Work to be completed: Retype every one of the rows below word for word, leaving out the pictures.

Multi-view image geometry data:
···
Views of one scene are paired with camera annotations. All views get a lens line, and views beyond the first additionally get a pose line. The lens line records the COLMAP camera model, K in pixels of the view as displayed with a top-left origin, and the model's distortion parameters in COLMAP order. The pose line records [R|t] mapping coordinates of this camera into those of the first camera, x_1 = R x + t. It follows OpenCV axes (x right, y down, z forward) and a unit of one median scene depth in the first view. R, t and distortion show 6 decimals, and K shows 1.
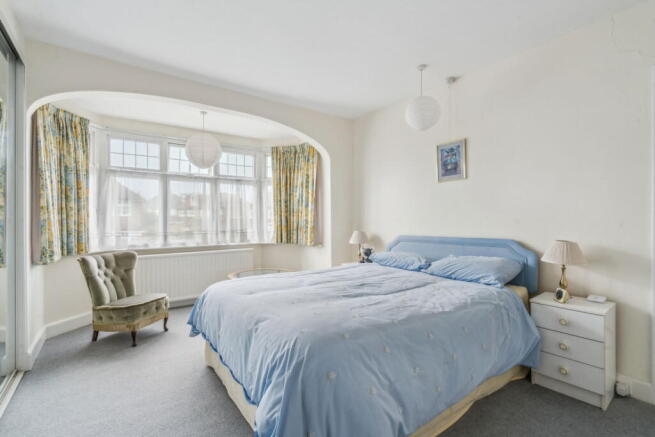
lens RADIAL K [[300.4, 0, 325.1], [0, 300.4, 218.1], [0, 0, 1]] dist [-0.000498, 0.000801]
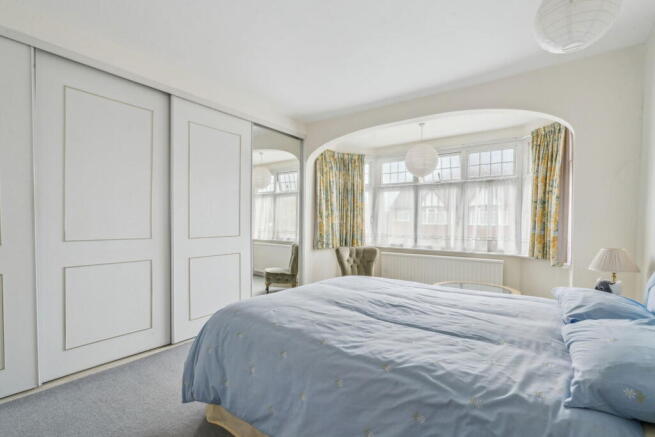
lens RADIAL K [[300.4, 0, 325.7], [0, 300.4, 221.3], [0, 0, 1]] dist [-0.000498, 0.000801]
pose [[0.318563, 0.001423, -0.947901, 0.451844], [-0.013860, 0.999899, -0.003156, 0.001661], [0.947800, 0.014143, 0.318551, 0.308123]]
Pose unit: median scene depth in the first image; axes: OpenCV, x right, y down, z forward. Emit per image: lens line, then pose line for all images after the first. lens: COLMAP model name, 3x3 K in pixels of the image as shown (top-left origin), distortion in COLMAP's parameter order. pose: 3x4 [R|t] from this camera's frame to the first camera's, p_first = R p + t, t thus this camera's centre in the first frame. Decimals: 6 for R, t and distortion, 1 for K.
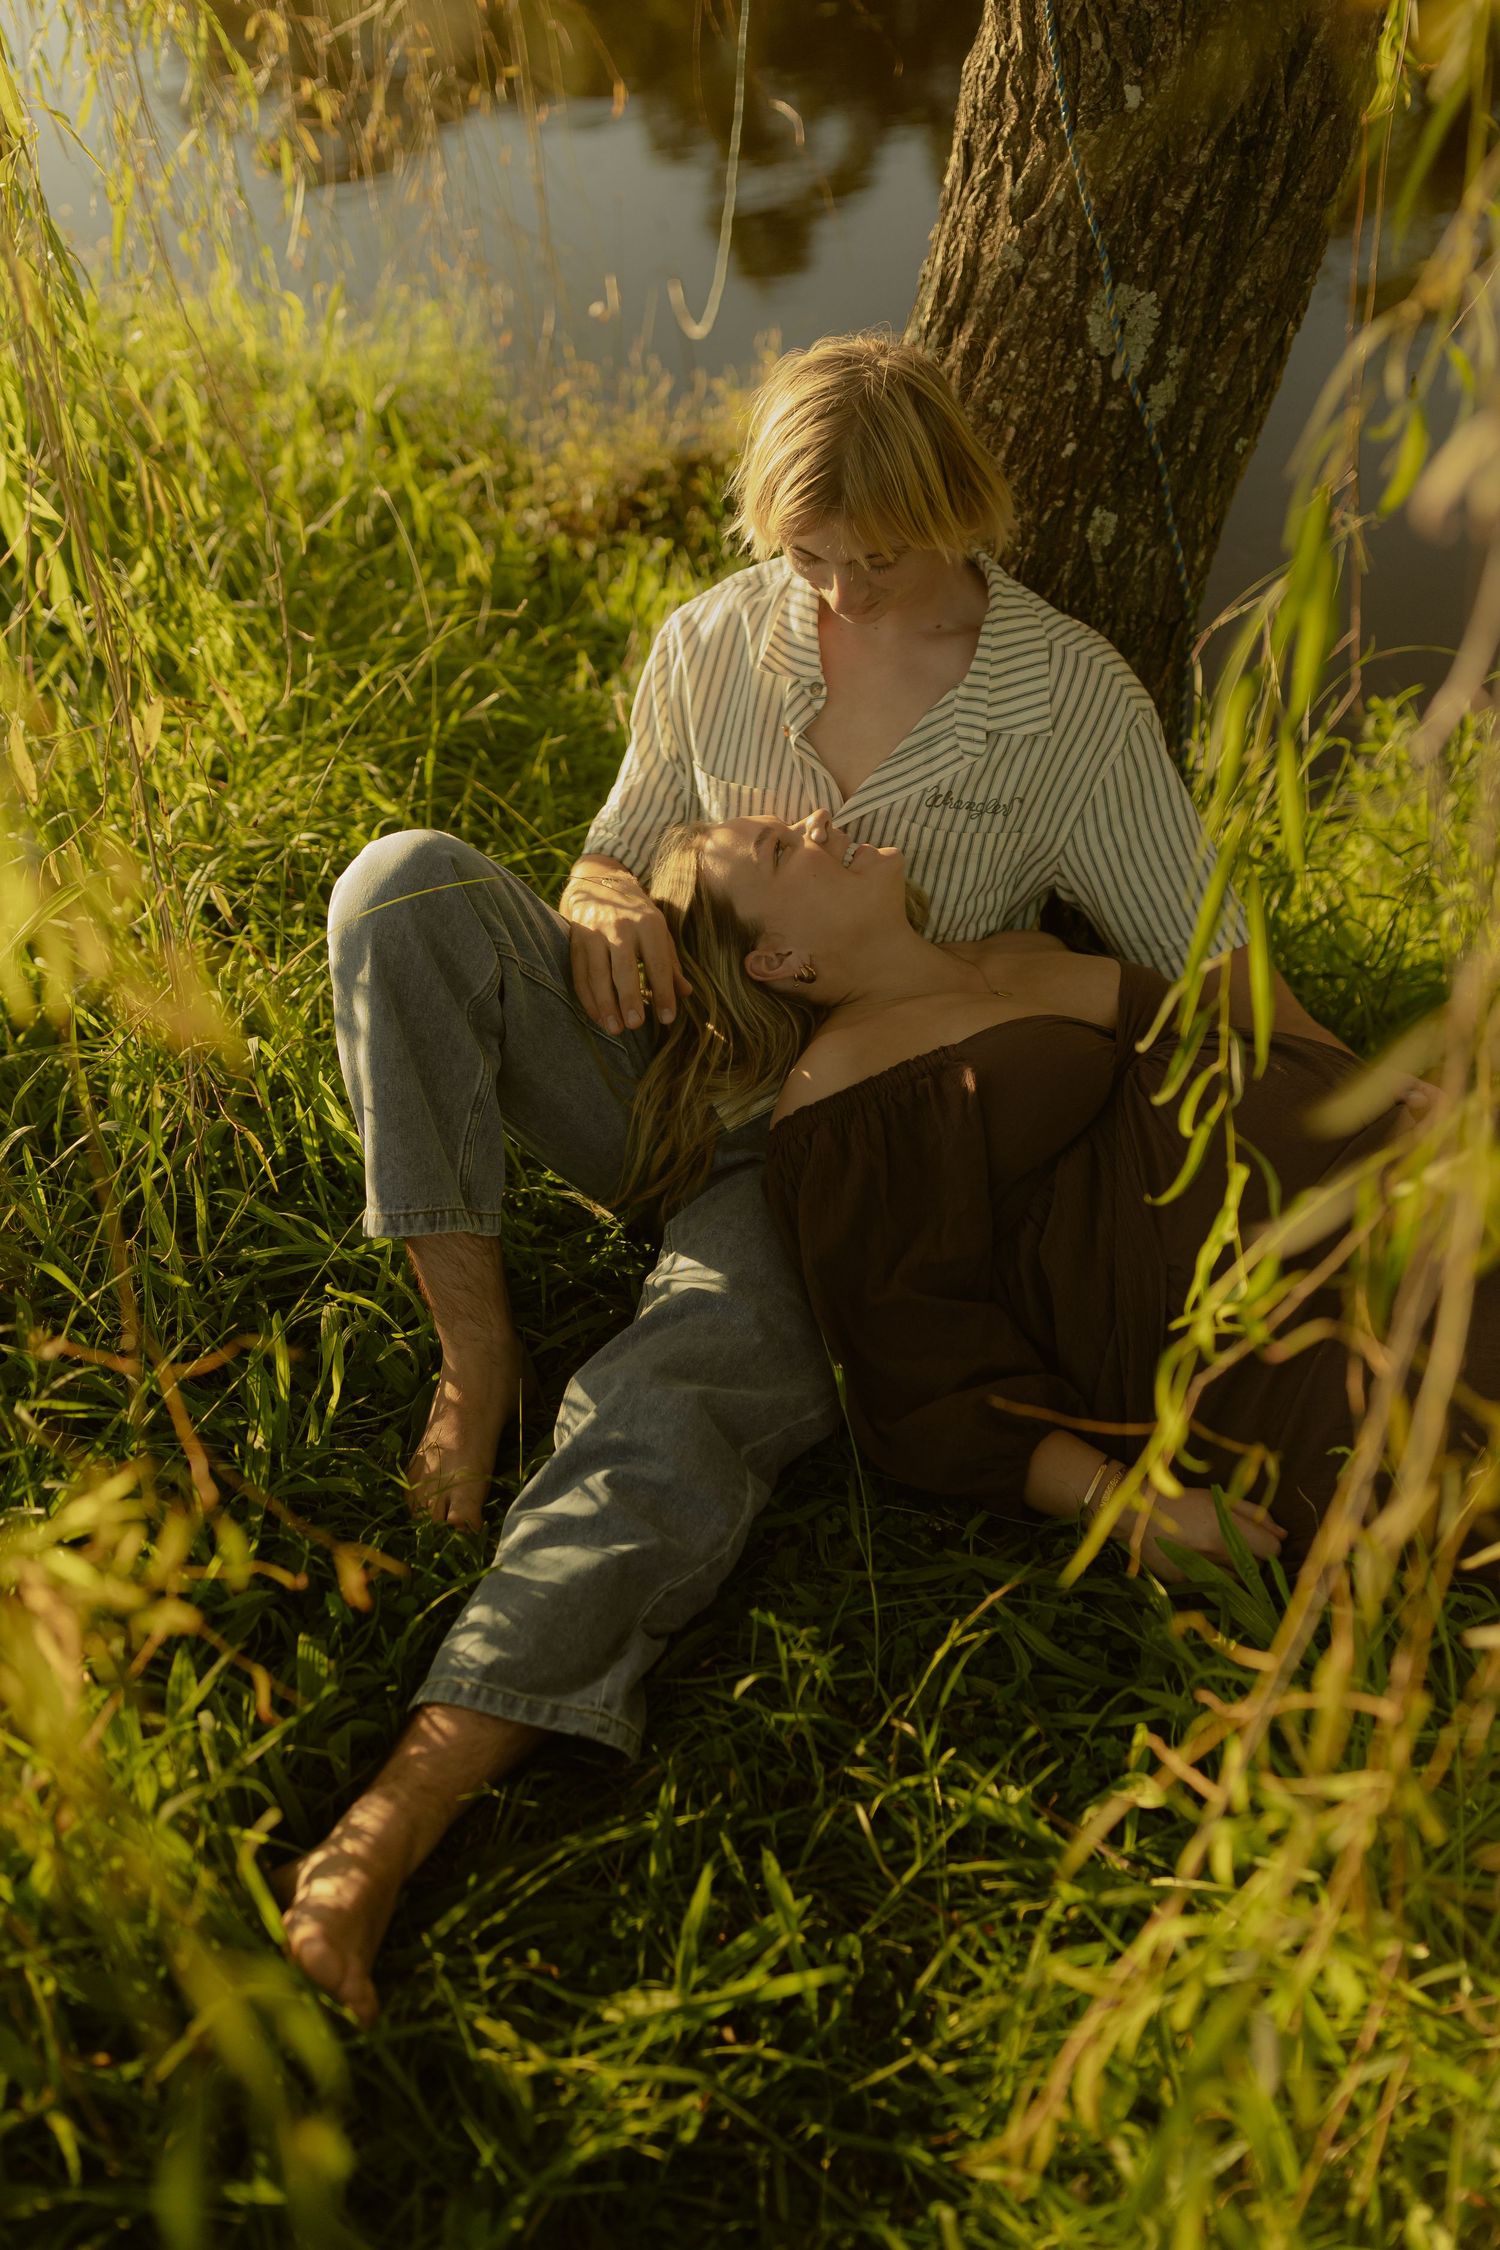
lens RADIAL K [[2300.0, 0, 678.6], [0, 2300.0, 1123.2], [0, 0, 1]] dist [0.119631, 0.014522]
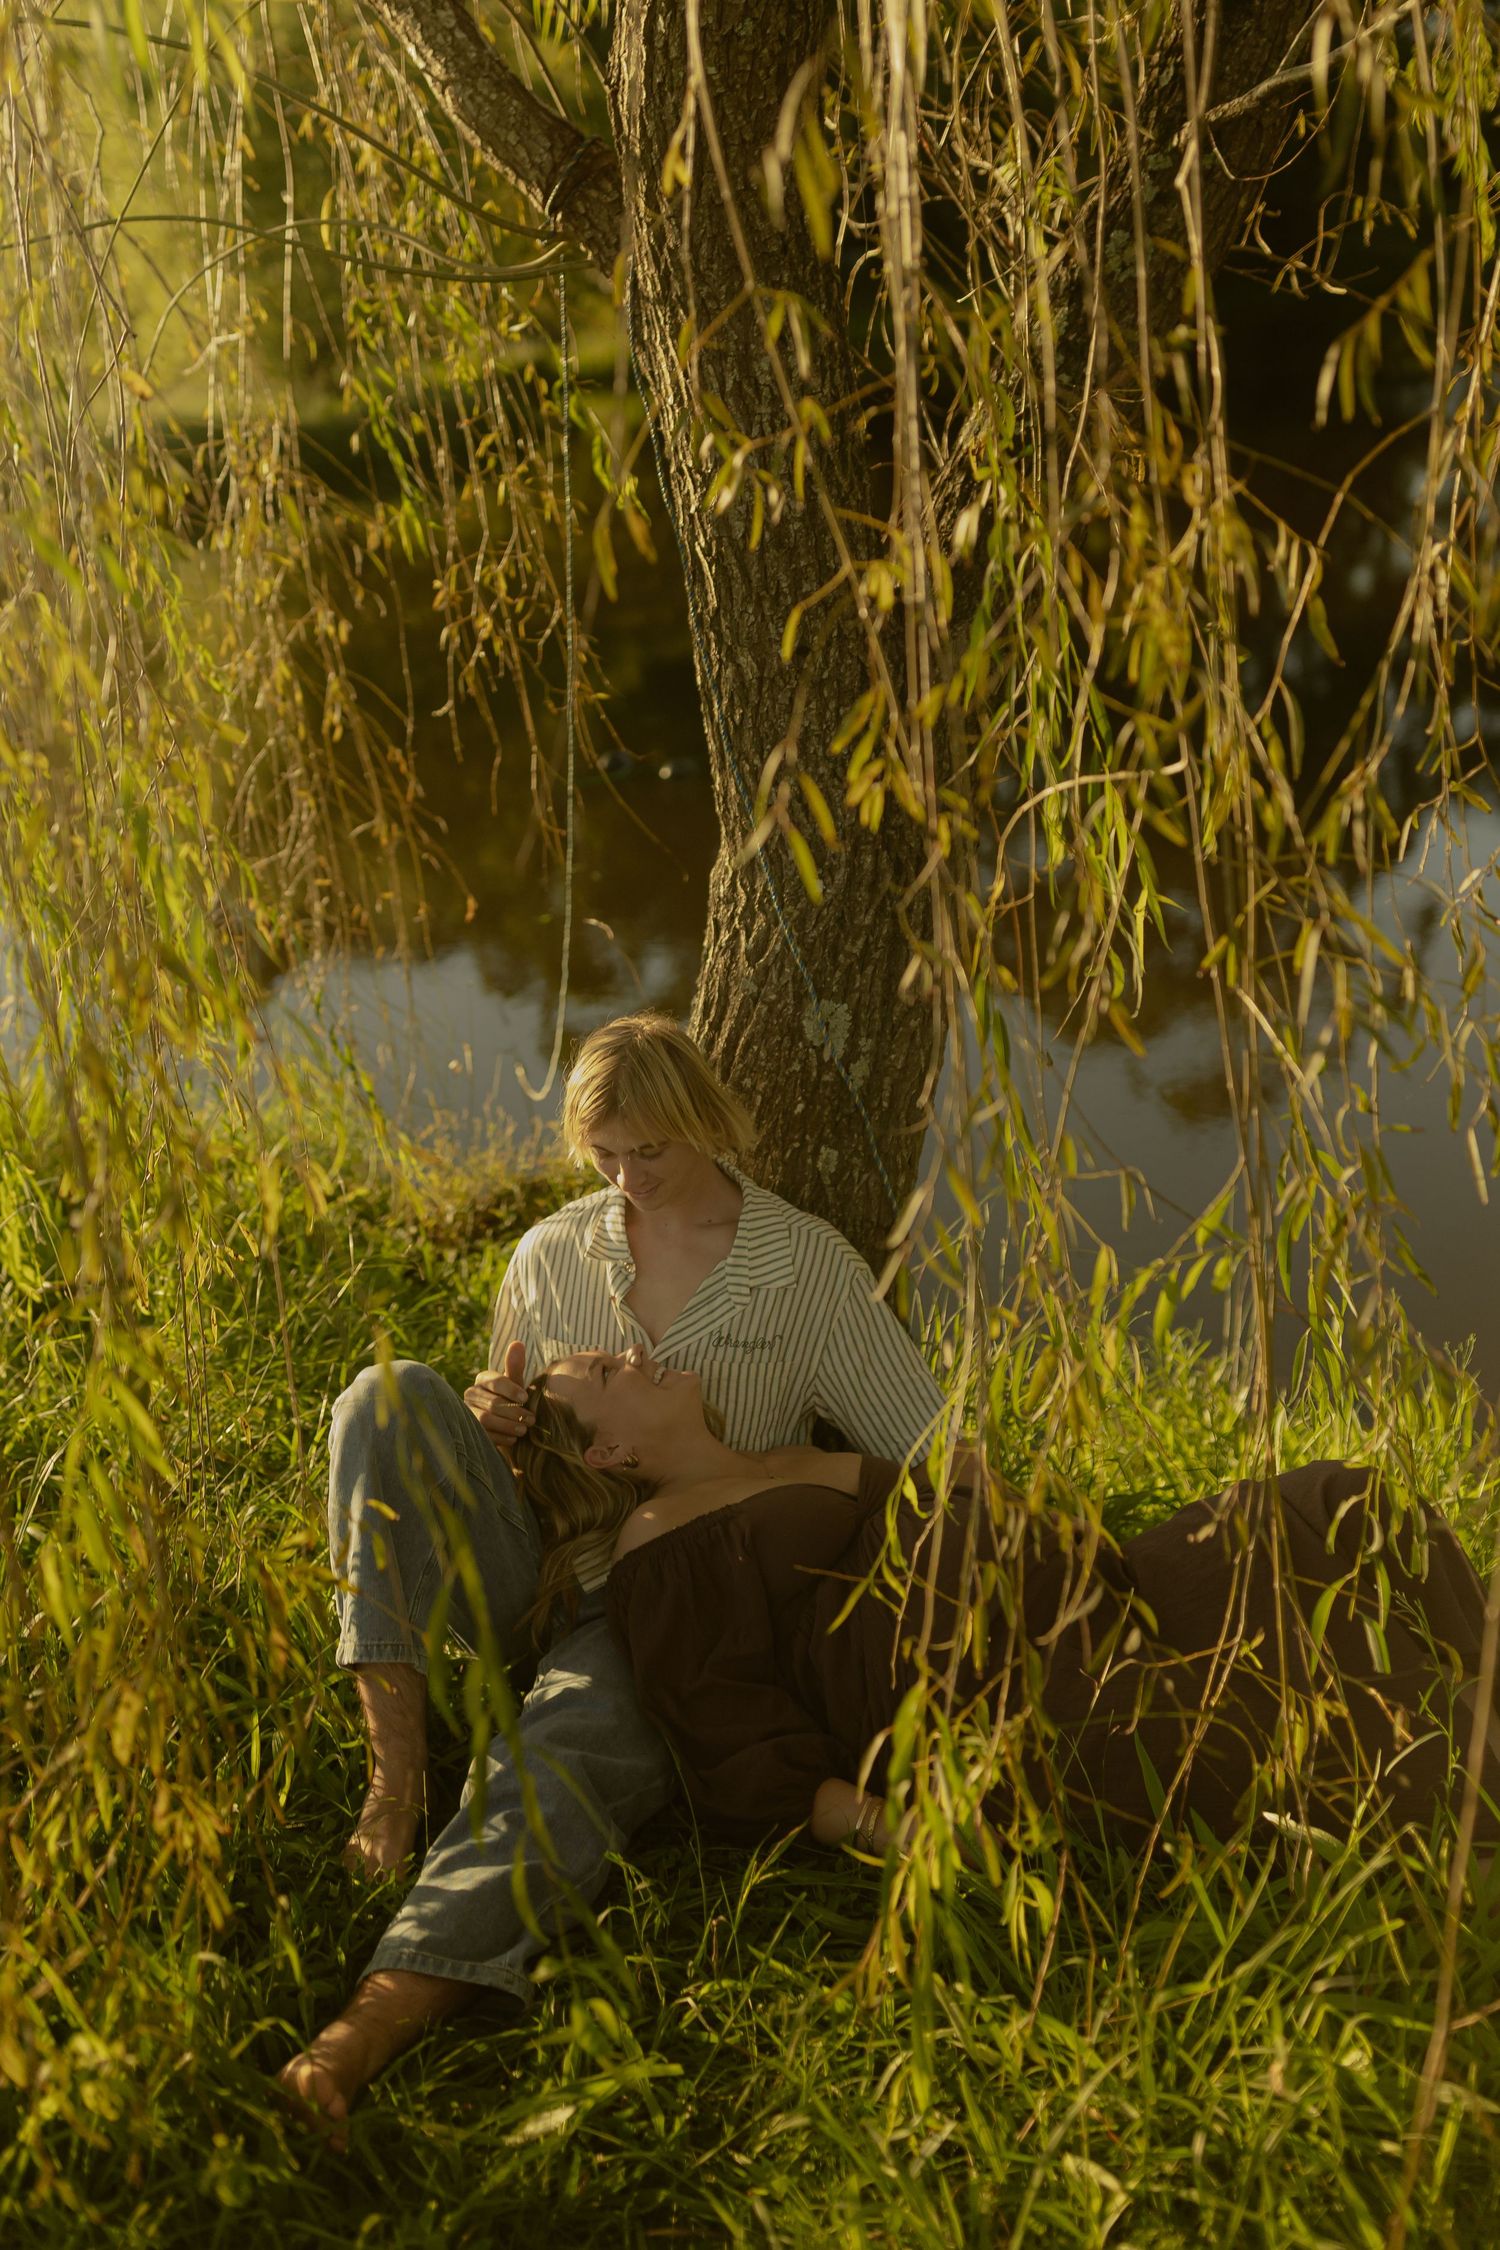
lens RADIAL K [[2203.5, 0, 750.0], [0, 2203.5, 1125.0], [0, 0, 1]] dist [0.002170, -0.001924]
pose [[0.993631, -0.046729, 0.102541, 0.000703], [0.076358, 0.948410, -0.307715, 0.138643], [-0.082872, 0.313585, 0.945937, -0.274673]]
···
Output of the exercise:
Views of one scene are paired with camera annotations. All views get a lens line, and views beyond the first additionally get a pose line. The lens line records the COLMAP camera model, K in pixels of the view as displayed with a top-left origin, and the model's distortion parameters in COLMAP order. The pose line records [R|t] mapping coordinates of this camera into those of the first camera, x_1 = R x + t. It follows OpenCV axes (x right, y down, z forward) and a unit of one median scene depth in the first view. R, t and distortion show 6 decimals, and K shows 1.
lens RADIAL K [[300.4, 0, 325.1], [0, 300.4, 218.1], [0, 0, 1]] dist [-0.000498, 0.000801]
lens RADIAL K [[300.4, 0, 325.7], [0, 300.4, 221.3], [0, 0, 1]] dist [-0.000498, 0.000801]
pose [[0.318563, 0.001423, -0.947901, 0.451844], [-0.013860, 0.999899, -0.003156, 0.001661], [0.947800, 0.014143, 0.318551, 0.308123]]
Pose unit: median scene depth in the first image; axes: OpenCV, x right, y down, z forward. Emit per image: lens line, then pose line for all images after the first. lens: COLMAP model name, 3x3 K in pixels of the image as shown (top-left origin), distortion in COLMAP's parameter order. pose: 3x4 [R|t] from this camera's frame to the first camera's, p_first = R p + t, t thus this camera's centre in the first frame. Decimals: 6 for R, t and distortion, 1 for K.
lens RADIAL K [[2300.0, 0, 678.6], [0, 2300.0, 1123.2], [0, 0, 1]] dist [0.119631, 0.014522]
lens RADIAL K [[2203.5, 0, 750.0], [0, 2203.5, 1125.0], [0, 0, 1]] dist [0.002170, -0.001924]
pose [[0.993631, -0.046729, 0.102541, 0.000703], [0.076358, 0.948410, -0.307715, 0.138643], [-0.082872, 0.313585, 0.945937, -0.274673]]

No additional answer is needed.